Inequality is a woman's issue in more ways than one

Inequality is a woman's issue in more ways than one

by digby

Dylan Scott at Talking Points Memo has been looking at Hillary Clinton's speeches and discerns a set of economic themes she's begun to talk about. First of all she's taking a page from the Elizabeth Warren book (Bill Clinton's too) and talking a lot about the plight of the middle class which is always smart. (And important.) I expect any Democrat would do the same in this era.

But I thought this was pretty fresh:
Clinton has also been enthusiastically putting a progressive and populist framing on these issues.

"Americans are working harder, contributing more than ever to their companies’ bottom lines and to our country’s total economic output, and yet many are still barely getting by, barely holding on, not seeing the rewards that they believe their hard work should have merited," she said at New America in May.

"And where’s it all going? Well, economists have documented how the share of income and wealth going to those at the very top -- not just the top 1 percent, but the top .1 percent or the .01 percent of the population -- has risen sharply over the last generation," she said. "Some are calling it a throwback to the Gilded Age of the Robber Barons."

So income inequality has been a big part of the message. But it's also been married to inequality between the sexes. At both the New American and CAP events, the same factoid made an appearance: That three-quarters of jobs that rely on tips -- like "waiters, bartenders and hairstylists" as she said on both occasions -- are held by women.

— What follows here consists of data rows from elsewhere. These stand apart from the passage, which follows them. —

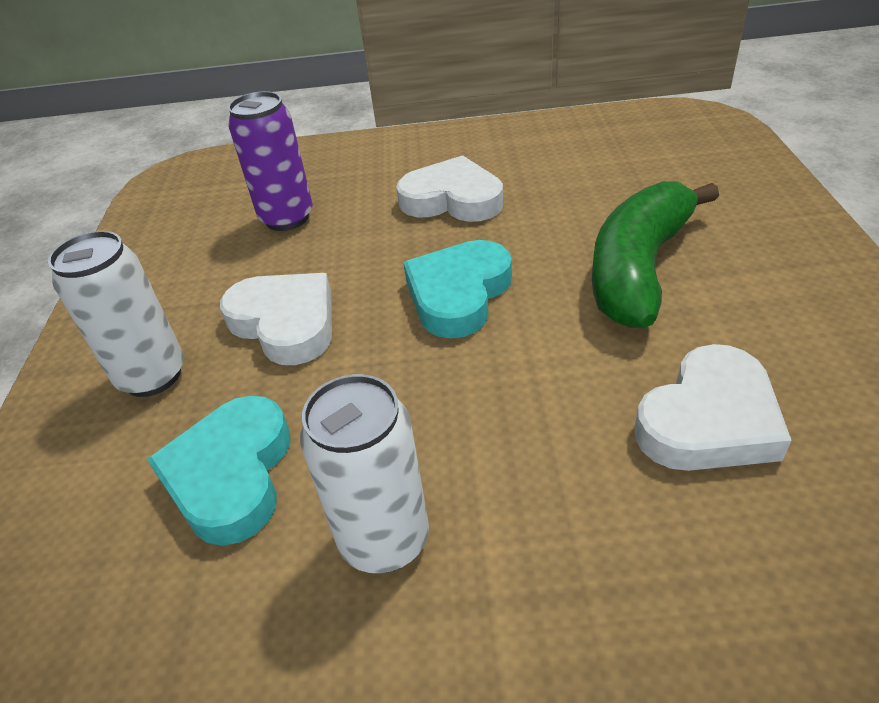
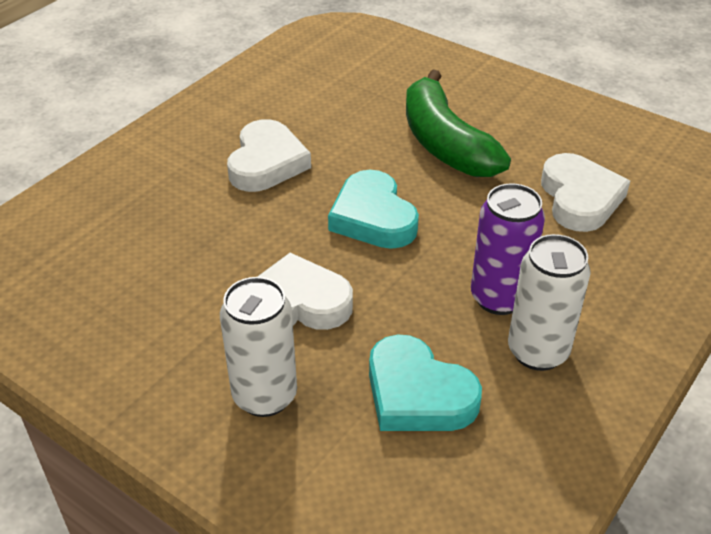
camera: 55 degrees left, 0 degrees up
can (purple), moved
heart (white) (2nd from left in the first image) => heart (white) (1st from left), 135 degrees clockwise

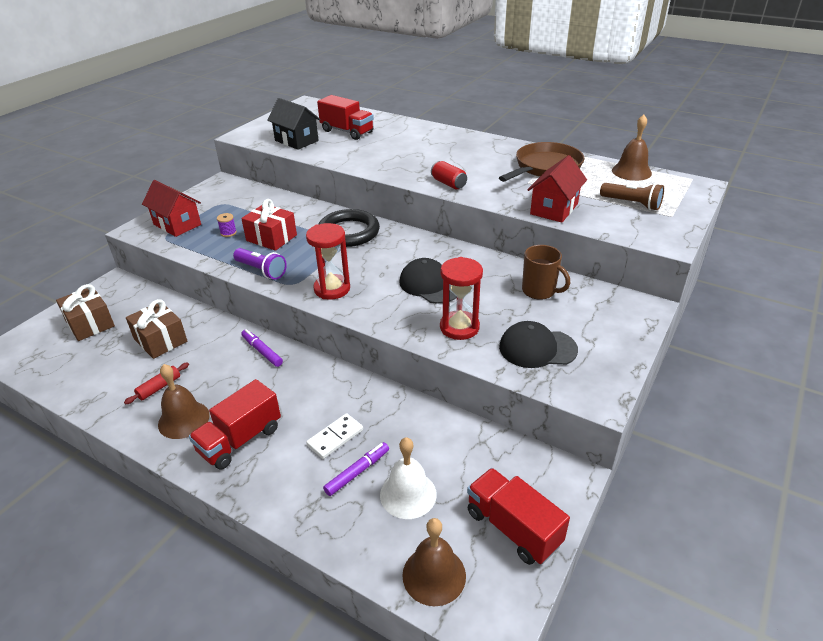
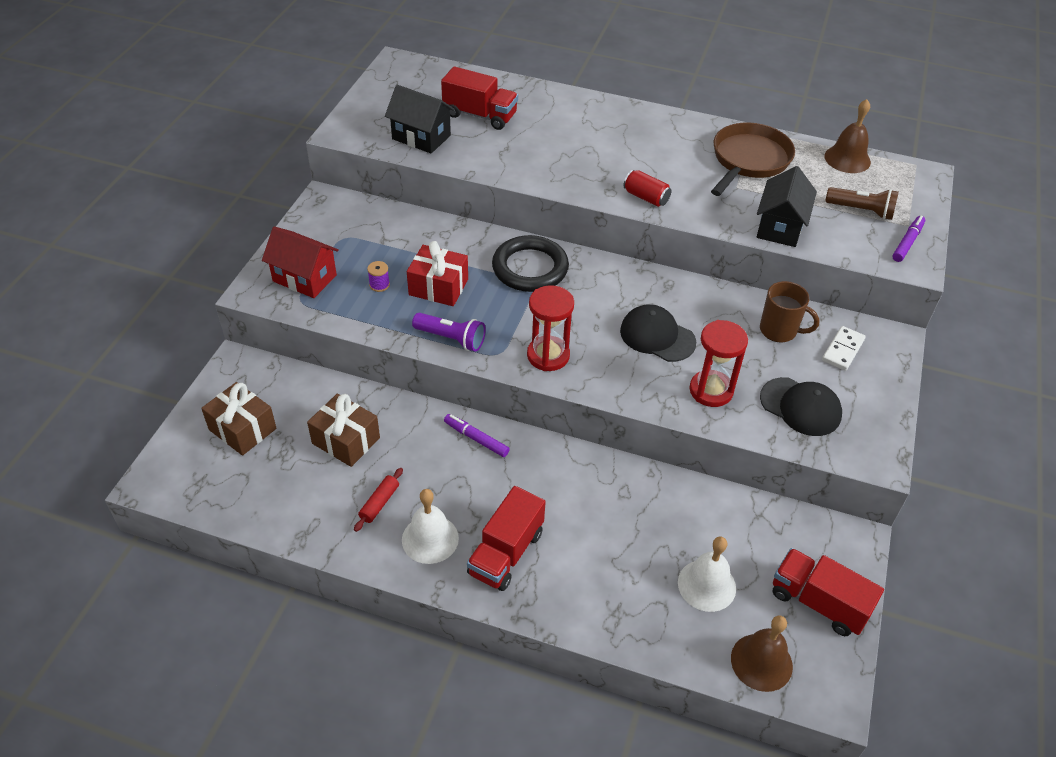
camera: 15 degrees left, 10 degrees up
house (red) (2nd from left) => house (black) (2nd from left)
cap (black) (2nd from left), 135 degrees counterclockwise
bell (brown) (1st from left) => bell (white) (1st from left)
domino (white), moved
marker (purple) (2nd from left), moved

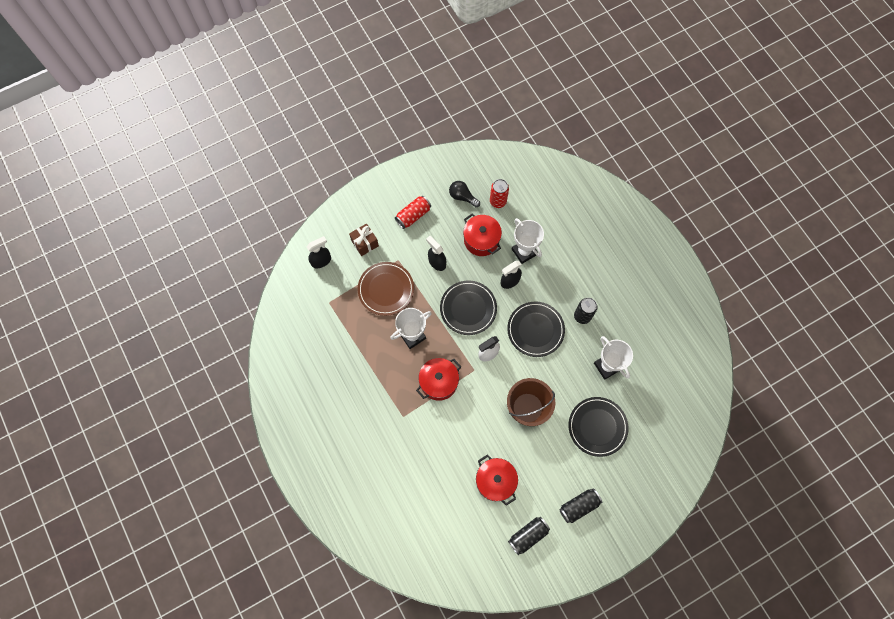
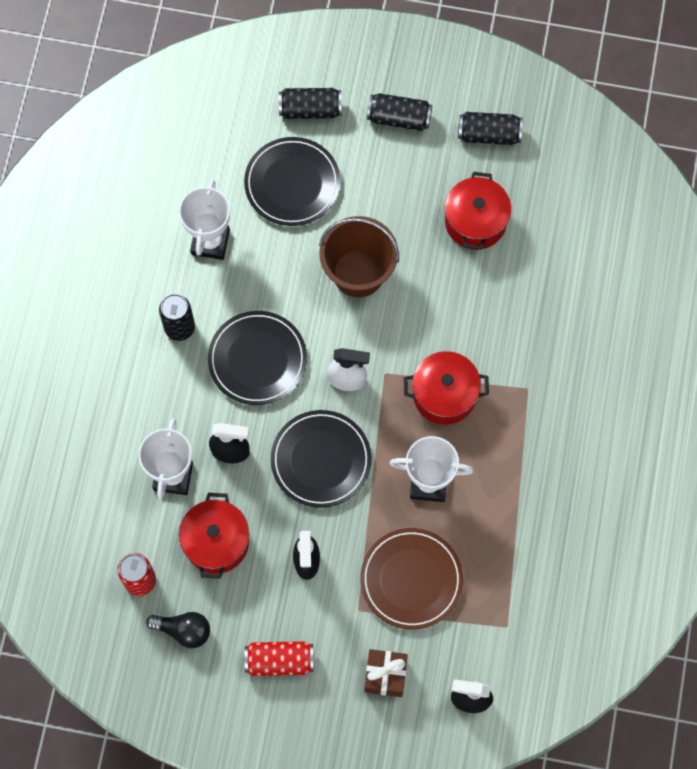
camera: 140 degrees left, 0 degrees up
light bulb (black), 60 degrees counterclockwise
nothing => can (black) (2nd from left)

"Forget about a glass ceiling," Clinton said Thursday. "These women don't even have a secure floor under them."

And she said Thursday that these issues should be used to mobilize voters -- in the 2014 midterms and moving forward.

"When we can turn an issue into a political movement that demands people be responsive during the election season, it carries over," Clinton said. "These issues have to be in the lifeblood blood of this election and any election."
I haven't heard many politicians mix those issues in a way that makes sense and I think it's a good idea. Women have been especially screwed economically in this epic down turn (well, actually, forever) and tying their equality in with income inequality is a very interesting political approach. Now whether or not she's going to propose policies that will reflect that rhetoric is something else again, but the rhetoric in presidential campaigns can be important so this is promising. Making a head-on appeal to female voters on an economic basis is something I might not have thought the (presumptive) first woman nominee would do.

Of course, there's the whole area of national security foreign policy where she will undoubtedly be proving her macho bona fides so I suppose she has plenty of running room. Unfortunately.